Developers who fail to migrate their applications, including tab applications, to OAuth 2.0 and HTTPS protocols will result in users not being able to view or use the applications.
Both OAuth 2.0 and HTTPS are security protocols. HTTPS uses a Secure Socket Layer (SSL) or Transport Layer Security (TLS) as sublayer under regular HTTP application layering and protects against eavesdropping and man-in-the-middle attacks. Meanwhile, OAuth enables users to grant third-party access to their web resources without sharing their passwords.
Ryan Lim, business director at Blugrapes, said this move will make Facebook a more secure space, and prepare the platform for F-commerce (Facebook commerce). It will also ensure the data privacy of Facebook users, he said.
“The impact of the 1 October migration would be that Facebook applications which do not comply with HTTPS will be placed on sandbox mode and will no longer appear visible to users. Potentially disrupting some campaigns,” he told Campaign.
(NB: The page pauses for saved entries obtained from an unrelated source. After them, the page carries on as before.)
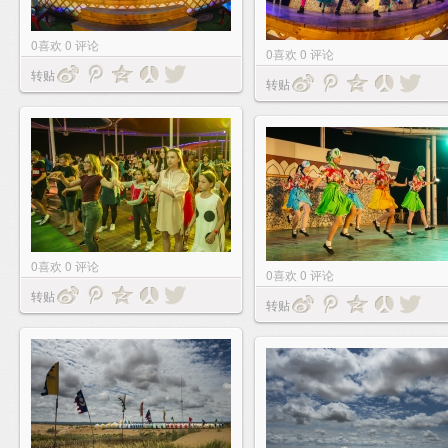
0
喜欢
0
评论
0
喜欢
0
评论
转贴
转贴
0
喜欢
0
评论
0
喜欢
0
评论
转贴
转贴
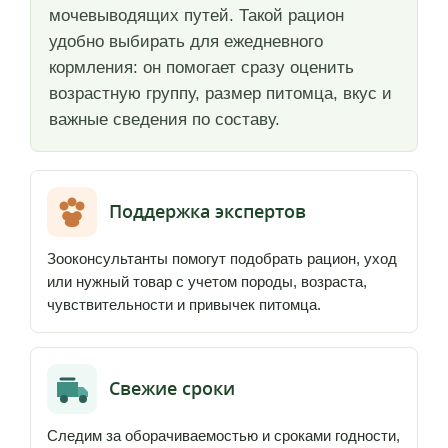
мочевыводящих путей. Такой рацион
удобно выбирать для ежедневного
кормления: он помогает сразу оценить
возрастную группу, размер питомца, вкус и
важные сведения по составу.
Поддержка экспертов
Зооконсультанты помогут подобрать рацион, уход
или нужный товар с учетом породы, возраста,
чувствительности и привычек питомца.
Свежие сроки
Следим за оборачиваемостью и сроками годности,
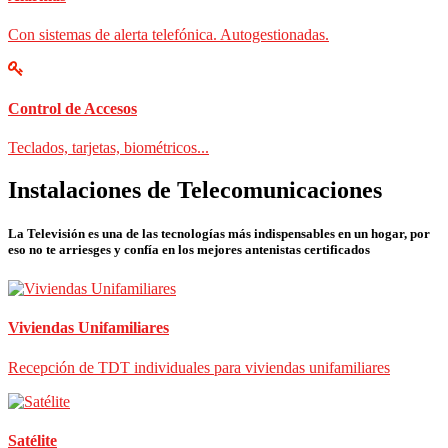
Con sistemas de alerta telefónica. Autogestionadas.
Control de Accesos
Teclados, tarjetas, biométricos...
Instalaciones de Telecomunicaciones
La Televisión es una de las tecnologías más indispensables en un hogar, por
eso no te arriesges y confía en los mejores antenistas certificados
Viviendas Unifamiliares
Recepción de TDT individuales para viviendas unifamiliares
Satélite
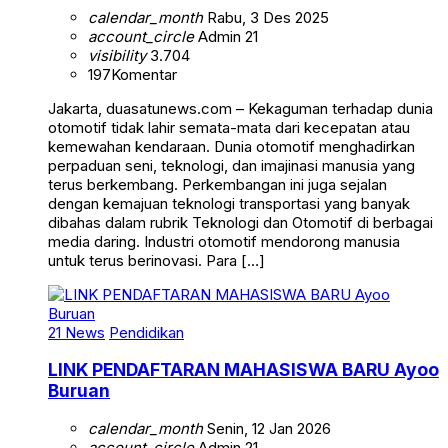
calendar_month
Rabu, 3 Des 2025
account_circle
Admin 21
visibility
3.704
197
Komentar
Jakarta, duasatunews.com – Kekaguman terhadap dunia
otomotif tidak lahir semata-mata dari kecepatan atau
kemewahan kendaraan. Dunia otomotif menghadirkan
perpaduan seni, teknologi, dan imajinasi manusia yang
terus berkembang. Perkembangan ini juga sejalan
dengan kemajuan teknologi transportasi yang banyak
dibahas dalam rubrik Teknologi dan Otomotif di berbagai
media daring. Industri otomotif mendorong manusia
untuk terus berinovasi. Para […]
21 News
Pendidikan
LINK PENDAFTARAN MAHASISWA BARU Ayoo
Buruan
calendar_month
Senin, 12 Jan 2026
account_circle
Admin 21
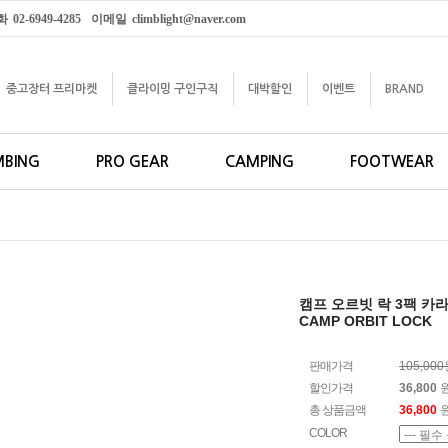
화
02-6949-4285
이메일
climblight@naver.com
중고장터 프리마켓
클라이밍 구인구직
대박할인
이벤트
BRAND
MBING
PRO GEAR
CAMPING
FOOTWEAR
캠프 오르빗 락 3팩 카
CAMP ORBIT LOCK
판매가격
105,00
할인가격
36,800
총 상품금액
36,800
COLOR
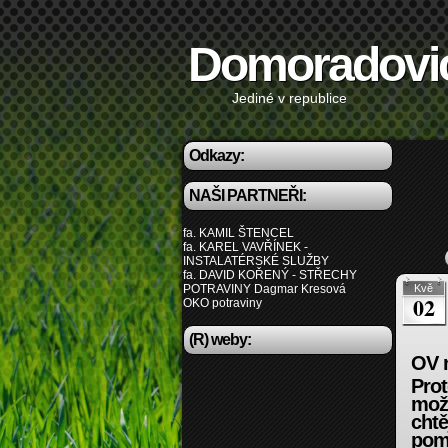
Domoradovi
Jediné v republice
Odkazy:
NAŠI PARTNEŘI:
fa. KAMIL ŠTENCEL
fa. KAREL VAVŘÍNEK -
INSTALATÉRSKÉ SLUŽBY
fa. DAVID KOŘENÝ - STŘECHY
POTRAVINY Dagmar Kresová
Kvě
02
OKO potraviny
(R) weby:
OV n
Prot
možn
chtě
pom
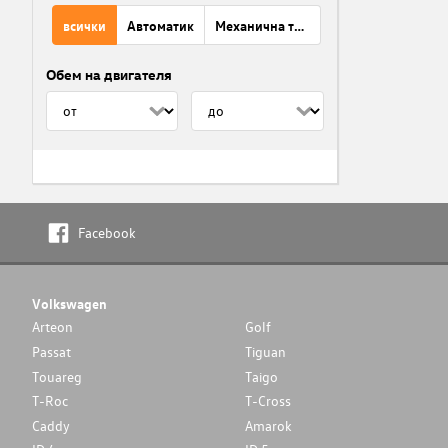
всички
Автоматик
Механична трансмисия
Обем на двигателя
Facebook
Volkswagen
Arteon
Golf
Passat
Tiguan
Touareg
Taigo
T-Roc
T-Cross
Caddy
Amarok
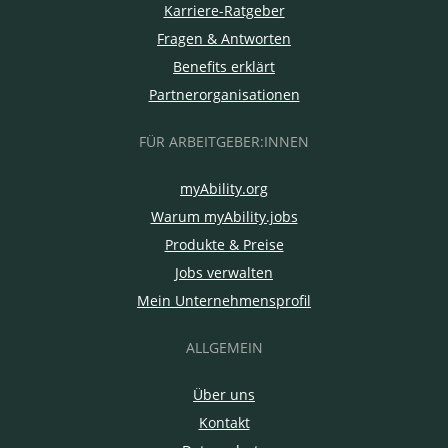
Karriere-Ratgeber
Fragen & Antworten
Benefits erklärt
Partnerorganisationen
FÜR ARBEITGEBER:INNEN
myAbility.org
Warum myAbility.jobs
Produkte & Preise
Jobs verwalten
Mein Unternehmensprofil
ALLGEMEIN
Über uns
Kontakt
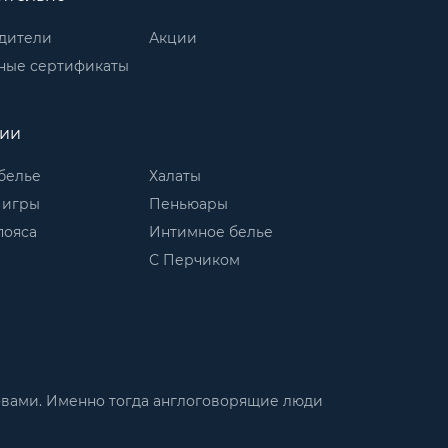
дители
Акции
ные сертификаты
рии
белье
Халаты
 игры
Пеньюары
пояса
Интимное белье
С Перчиком
словами. Именно тогда англоговорящие люди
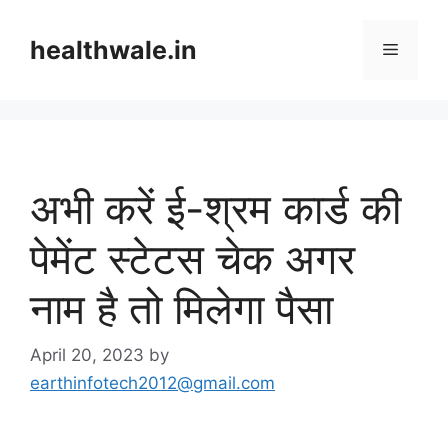
Skip
to
healthwale.in
Menu
content
अभी करें ई-श्रम कार्ड की
पेमेंट स्टेटस चेक अगर
नाम है तो मिलेगा पैसा
April 20, 2023
by
earthinfotech2012@gmail.com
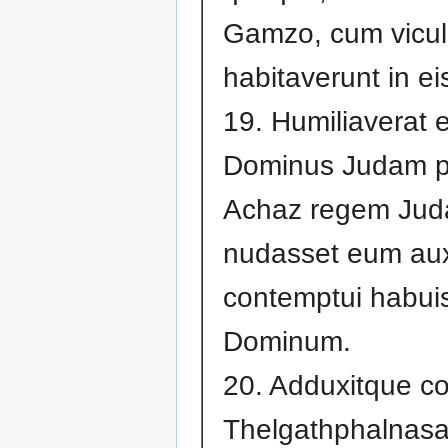
Gamzo, cum viculi
habitaverunt in ei
19. Humiliaverat 
Dominus Judam p
Achaz regem Jud
nudasset eum auxi
contemptui habui
Dominum.
20. Adduxitque c
Thelgathphalnas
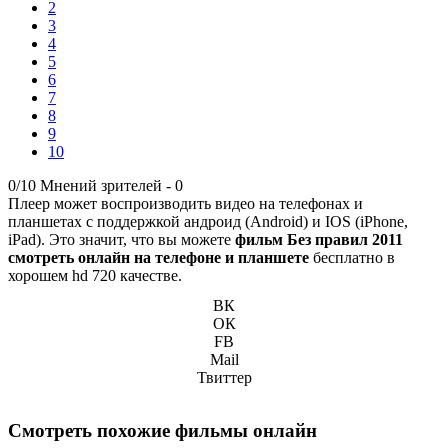
2
3
4
5
6
7
8
9
10
0/10
Мнений зрителей -
0
Плеер может воспроизводить видео на телефонах и
планшетах с поддержкой андроид (Android) и IOS (iPhone,
iPad). Это значит, что вы можете
фильм Без правил 2011
смотреть онлайн на телефоне и планшете
бесплатно в
хорошем hd 720 качестве.
ВК
ОК
FB
Mail
Твиттер
Смотреть похожие фильмы онлайн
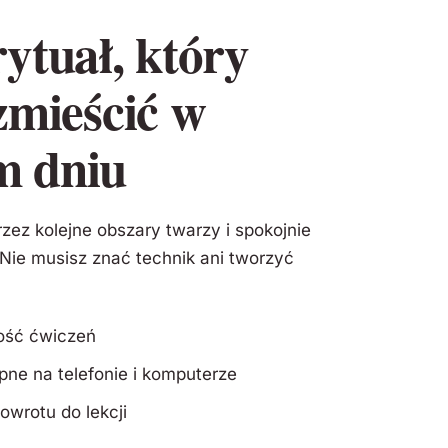
rytuał, który
zmieścić w
m dniu
zez kolejne obszary twarzy i spokojnie
 Nie musisz znać technik ani tworzyć
ność ćwiczeń
pne na telefonie i komputerze
owrotu do lekcji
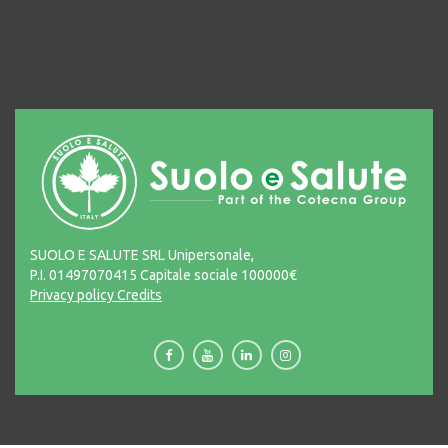
SUOLO E SALUTE SRL Unipersonale,
P.I. 01497070415 Capitale sociale 100000€
Privacy policy
Credits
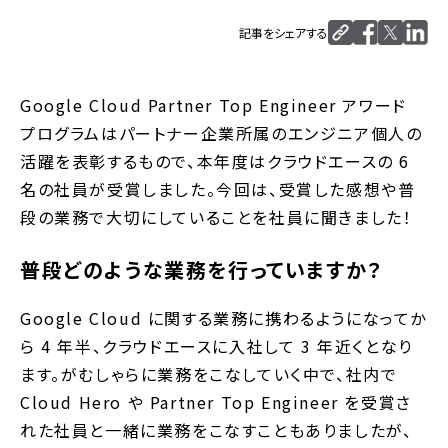
記事をシェアする
Google Cloud Partner Top Engineer アワード
プログラムはパートナー企業所属のエンジニア個人の
活躍を表彰するもので、本年度はクラウドエースの 6
名の社員が受賞しました。今回は、受賞した感想や普
段の業務で大切にしていることを社員に聞きました！
普段どのような業務を行っていますか？
Google Cloud に関する業務に携わるようになってか
ら 4 年半、クラウドエースに入社して 3 年近くとなり
ます。がむしゃらに業務をこなしていく中で、社内で
Cloud Hero や Partner Top Engineer を受賞さ
れた社員と一緒に業務をこなすこともありましたが、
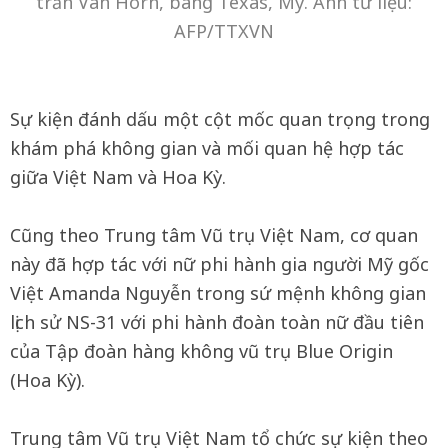
trấn Van Horn, bang Texas, Mỹ. Ảnh tư liệu:
AFP/TTXVN
Sự kiện đánh dấu một cột mốc quan trọng trong
khám phá không gian và mối quan hệ hợp tác
giữa Việt Nam và Hoa Kỳ.
Cũng theo Trung tâm Vũ trụ Việt Nam, cơ quan
này đã hợp tác với nữ phi hành gia người Mỹ gốc
Việt Amanda Nguyễn trong sứ mệnh không gian
lịch sử NS-31 với phi hành đoàn toàn nữ đầu tiên
của Tập đoàn hàng không vũ trụ Blue Origin
(Hoa Kỳ).
Trung tâm Vũ trụ Việt Nam tổ chức sự kiện theo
As of midday on September 30, there were still a number of Facebook pages with incompliant applications.
In May, Facebook announced that all apps on Facebook would need to support OAuth 2.0 and HTTPS, and that the upgrades would need to be completed by 1 October.
All apps, including page tab apps, must migrate to OAuth 2.0 for authentication, while the old SDKs, including the old JavaScript SDK (FeatureLoader.js) and old iOS SDK (facebook-iphone-sdk), will no longer work.
In addition, iframe Canvas and Page Tab apps must support HTTPS and provide a secure canvas or secure page tab URL.
Liam McCance, business development director at Vocanic, noted that this move would allow users to feel more comfortable and protected when transacting on Facebook.
“There is a pop-up window to remind developers to change to a secured browsing system and the question is whether they have taken the security search,” he added.